When Mark Ronson first started to be noted as someone other than a guy who DJed at gold plated parties, he initially tried to make it as a sort of Timbaland esque hip hop guru. When this didn’t work, he put his headphones back on and helped produce some incredibly successful albums, including Amy Winehouse’s “Back To Black” and Lily Allen’s “Alright, Still.” Credited with bringing something remarkable from both those artists, he stepped out in the spotlight again with “Version” his covers album which basically took 12 songs that were perfectly fine as they were and added some brass to them. Luke warmly received, but with some famous names appearing as guest vocalists, it sold quite well and quickly became coffee table fodder.

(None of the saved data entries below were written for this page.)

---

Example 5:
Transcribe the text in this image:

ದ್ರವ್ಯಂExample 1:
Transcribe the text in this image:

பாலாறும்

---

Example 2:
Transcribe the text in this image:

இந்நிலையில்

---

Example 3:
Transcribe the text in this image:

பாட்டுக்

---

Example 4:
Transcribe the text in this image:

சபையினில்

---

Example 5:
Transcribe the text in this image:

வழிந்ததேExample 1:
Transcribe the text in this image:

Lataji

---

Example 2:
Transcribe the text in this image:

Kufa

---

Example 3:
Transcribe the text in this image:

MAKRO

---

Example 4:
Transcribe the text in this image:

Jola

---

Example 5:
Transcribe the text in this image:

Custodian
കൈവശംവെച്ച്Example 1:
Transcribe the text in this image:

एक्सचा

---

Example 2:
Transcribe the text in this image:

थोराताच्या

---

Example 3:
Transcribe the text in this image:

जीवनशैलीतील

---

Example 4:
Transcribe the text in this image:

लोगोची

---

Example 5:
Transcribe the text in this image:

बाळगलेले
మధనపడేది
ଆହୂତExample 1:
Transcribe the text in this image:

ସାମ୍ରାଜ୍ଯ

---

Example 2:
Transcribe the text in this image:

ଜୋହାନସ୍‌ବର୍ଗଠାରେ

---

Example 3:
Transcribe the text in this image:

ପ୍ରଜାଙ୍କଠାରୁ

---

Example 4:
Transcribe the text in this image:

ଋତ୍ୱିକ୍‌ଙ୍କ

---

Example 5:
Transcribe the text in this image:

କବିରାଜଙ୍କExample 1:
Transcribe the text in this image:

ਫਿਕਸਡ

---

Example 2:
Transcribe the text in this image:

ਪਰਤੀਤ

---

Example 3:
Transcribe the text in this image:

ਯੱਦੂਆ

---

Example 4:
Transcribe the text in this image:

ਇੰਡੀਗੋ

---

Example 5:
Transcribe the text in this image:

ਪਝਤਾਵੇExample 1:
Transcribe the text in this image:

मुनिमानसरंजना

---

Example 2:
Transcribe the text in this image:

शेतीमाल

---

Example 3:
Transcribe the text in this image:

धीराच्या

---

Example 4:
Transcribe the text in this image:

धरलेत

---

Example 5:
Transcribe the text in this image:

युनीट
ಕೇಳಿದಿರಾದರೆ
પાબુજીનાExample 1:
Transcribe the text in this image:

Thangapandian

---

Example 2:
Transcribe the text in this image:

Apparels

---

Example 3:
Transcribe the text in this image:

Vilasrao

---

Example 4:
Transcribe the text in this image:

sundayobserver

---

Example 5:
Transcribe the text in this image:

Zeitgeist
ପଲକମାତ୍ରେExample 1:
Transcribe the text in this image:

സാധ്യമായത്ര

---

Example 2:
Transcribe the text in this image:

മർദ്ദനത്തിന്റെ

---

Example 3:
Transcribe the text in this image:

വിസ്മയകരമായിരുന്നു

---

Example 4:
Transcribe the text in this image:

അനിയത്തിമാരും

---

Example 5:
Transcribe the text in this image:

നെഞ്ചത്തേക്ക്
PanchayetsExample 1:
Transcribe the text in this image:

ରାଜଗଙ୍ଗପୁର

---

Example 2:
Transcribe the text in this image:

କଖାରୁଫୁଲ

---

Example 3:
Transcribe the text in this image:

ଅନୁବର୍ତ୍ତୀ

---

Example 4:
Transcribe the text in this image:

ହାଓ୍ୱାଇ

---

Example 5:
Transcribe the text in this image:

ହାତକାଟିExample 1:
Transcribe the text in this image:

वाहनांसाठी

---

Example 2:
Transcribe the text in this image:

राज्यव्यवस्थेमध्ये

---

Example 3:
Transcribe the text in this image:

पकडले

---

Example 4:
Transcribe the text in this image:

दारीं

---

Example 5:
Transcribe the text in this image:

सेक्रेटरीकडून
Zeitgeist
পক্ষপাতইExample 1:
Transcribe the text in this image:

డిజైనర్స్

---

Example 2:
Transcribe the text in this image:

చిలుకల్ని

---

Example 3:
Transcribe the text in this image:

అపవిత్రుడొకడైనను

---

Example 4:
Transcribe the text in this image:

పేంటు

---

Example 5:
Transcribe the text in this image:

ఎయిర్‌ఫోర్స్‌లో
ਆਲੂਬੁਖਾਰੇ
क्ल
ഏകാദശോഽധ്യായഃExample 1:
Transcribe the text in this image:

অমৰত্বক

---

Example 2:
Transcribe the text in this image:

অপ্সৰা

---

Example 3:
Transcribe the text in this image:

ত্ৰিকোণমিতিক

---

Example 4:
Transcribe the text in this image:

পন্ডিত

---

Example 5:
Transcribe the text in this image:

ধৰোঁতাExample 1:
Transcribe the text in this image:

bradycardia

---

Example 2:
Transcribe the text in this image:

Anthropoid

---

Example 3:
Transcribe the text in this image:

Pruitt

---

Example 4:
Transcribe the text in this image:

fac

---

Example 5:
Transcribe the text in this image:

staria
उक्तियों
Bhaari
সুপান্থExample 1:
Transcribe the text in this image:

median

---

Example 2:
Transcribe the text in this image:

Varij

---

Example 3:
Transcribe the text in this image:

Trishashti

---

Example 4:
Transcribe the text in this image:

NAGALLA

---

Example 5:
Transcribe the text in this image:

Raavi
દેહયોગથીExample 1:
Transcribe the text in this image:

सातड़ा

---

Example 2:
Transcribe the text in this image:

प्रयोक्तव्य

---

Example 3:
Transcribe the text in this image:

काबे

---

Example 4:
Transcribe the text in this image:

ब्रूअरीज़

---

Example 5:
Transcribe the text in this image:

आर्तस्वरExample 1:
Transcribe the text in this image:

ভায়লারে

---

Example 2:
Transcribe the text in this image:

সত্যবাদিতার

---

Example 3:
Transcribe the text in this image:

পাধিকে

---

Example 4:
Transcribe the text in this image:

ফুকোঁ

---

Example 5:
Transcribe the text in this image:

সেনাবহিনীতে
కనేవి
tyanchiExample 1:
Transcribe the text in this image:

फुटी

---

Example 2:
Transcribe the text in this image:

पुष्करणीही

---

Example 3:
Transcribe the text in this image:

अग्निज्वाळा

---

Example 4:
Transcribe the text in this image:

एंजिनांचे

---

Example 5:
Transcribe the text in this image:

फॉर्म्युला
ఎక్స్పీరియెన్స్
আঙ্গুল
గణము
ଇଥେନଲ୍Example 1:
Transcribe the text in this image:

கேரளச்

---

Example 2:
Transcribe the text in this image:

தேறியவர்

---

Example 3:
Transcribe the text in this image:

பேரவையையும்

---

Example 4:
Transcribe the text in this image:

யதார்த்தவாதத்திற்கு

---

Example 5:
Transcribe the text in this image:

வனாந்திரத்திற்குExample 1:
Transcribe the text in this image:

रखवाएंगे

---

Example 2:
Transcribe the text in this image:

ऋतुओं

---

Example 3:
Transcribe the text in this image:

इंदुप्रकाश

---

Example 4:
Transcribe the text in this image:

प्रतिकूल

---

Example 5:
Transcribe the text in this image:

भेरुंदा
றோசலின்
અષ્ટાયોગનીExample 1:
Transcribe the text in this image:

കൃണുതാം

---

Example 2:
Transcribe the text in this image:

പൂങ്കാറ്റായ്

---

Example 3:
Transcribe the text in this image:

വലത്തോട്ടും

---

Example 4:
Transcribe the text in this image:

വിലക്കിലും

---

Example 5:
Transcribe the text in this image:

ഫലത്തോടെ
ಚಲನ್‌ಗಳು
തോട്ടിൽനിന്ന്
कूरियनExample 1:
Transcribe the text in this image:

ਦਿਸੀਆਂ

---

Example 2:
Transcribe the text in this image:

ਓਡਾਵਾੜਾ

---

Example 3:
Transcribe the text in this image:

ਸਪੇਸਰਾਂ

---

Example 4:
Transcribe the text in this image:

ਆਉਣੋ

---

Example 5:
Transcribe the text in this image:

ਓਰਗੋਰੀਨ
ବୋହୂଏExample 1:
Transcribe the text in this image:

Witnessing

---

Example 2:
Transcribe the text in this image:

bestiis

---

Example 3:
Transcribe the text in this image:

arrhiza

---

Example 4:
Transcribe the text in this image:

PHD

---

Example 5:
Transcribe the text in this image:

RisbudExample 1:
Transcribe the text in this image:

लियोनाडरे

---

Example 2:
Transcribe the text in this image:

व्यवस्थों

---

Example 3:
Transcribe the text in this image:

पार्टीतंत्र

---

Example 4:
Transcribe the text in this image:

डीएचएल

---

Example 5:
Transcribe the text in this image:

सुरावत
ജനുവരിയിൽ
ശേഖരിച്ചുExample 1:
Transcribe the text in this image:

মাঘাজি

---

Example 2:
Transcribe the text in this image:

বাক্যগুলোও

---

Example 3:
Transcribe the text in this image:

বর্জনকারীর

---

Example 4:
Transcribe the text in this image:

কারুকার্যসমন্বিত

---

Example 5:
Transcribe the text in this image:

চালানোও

He went away again after that and produced Adele, Estelle and Christina Aguilera, clearly becoming the go to guy if you want to sound like you’ve listened to a lot of motown records but have roughly 20 times the budget of the Supremes. Now he’s back with a new album “Record Collection” with, get this, all original material and another slew of guest vocalists, including former Pipette Rose Elinor Dougall, Boy George, once golden soul man D’Angelo and the View’s Kyle Falconer, who guests on new single “The Bike Song.”

What Ronson wants, what he desperately craves, is to be a tastemaker, a link for the public at large into the artists he loves. He tried it with Daniel Merriweather and one reasonable ballad aside, that didn’t work. Now he’s trying something slightly different, to take artists on the outskirts of the mainstream and bring them to wider attention and to take a few faded icons and restore them to glory. So why he’s chosen Falconer as the man to help him to do this is bizarre. The View were never any good, never. They had a couple of minor hits, but their second album (Yes, that’s right, they’ve released two albums) “Which Bitch” bombed so spectacularly they were lucky not to be dropped and Falconer’s drunken mess of a voice, which had charmed some people for precisely ten minutes, was reduced to a muddy wheeze. Even on “The Bike Song” in which he is charged with the simple task of saying “Gonna ride my bike until I get home” and with Ronson’s admittedly impressive way of cleaning up his voice, it’s still borderline inaudible. The rest of it is passable, in a sort of expensive advertising campaign way, sounding jaunty without ever making you think at all. Even when kooky rapper Spank Rock turns up things don’t really motor. It hums along, efficiently, but predictably. Meshing together the hip hop beats of Ronson’s early days with the layered cushioning of his later work, it’s got elements of Primal Scream, Beastie Boys and Groove Armada thrown in, without any of the spark and danger of those acts. On this and the early clips from the record, it just feels like Ronson is trying so desperately hard all the time. Trying to be cool, trying to be the kind of musician that critics talk about on late night review shows while still being played in supermarket check outs. It’s not working at the moment.

Sporting his new bleached haircut, Ronson actually now has much in common with another man with scarily blonde hair, Mr Hudson. He’s mates with the right people, he’s got half decent taste in music and ultimately, his future is behind the controls, not in front of the mic. Whether it’s enough for either of them to be just a producer is doubtful, but it’s where they’re both better off. There’s no shame in making other people sound good, it’s a skill few people possess, both men should be proud of it and strive to keep bringing the best out of the artists they work with.

Ronson‘s latest, along with the whole of his last record, is expensive lift music. He’s better off producing, helping to craft the rough cuts of bolshy boys and girls into shape. He should worry less about being famous and remember that people are still writing and talking about Phil Spector, Dr. Dre and Tony Visconti, and, if Ronson produces a few more records as good as “Back To Black” they’ll write about him too. If that comes off, this will at best be a footnote.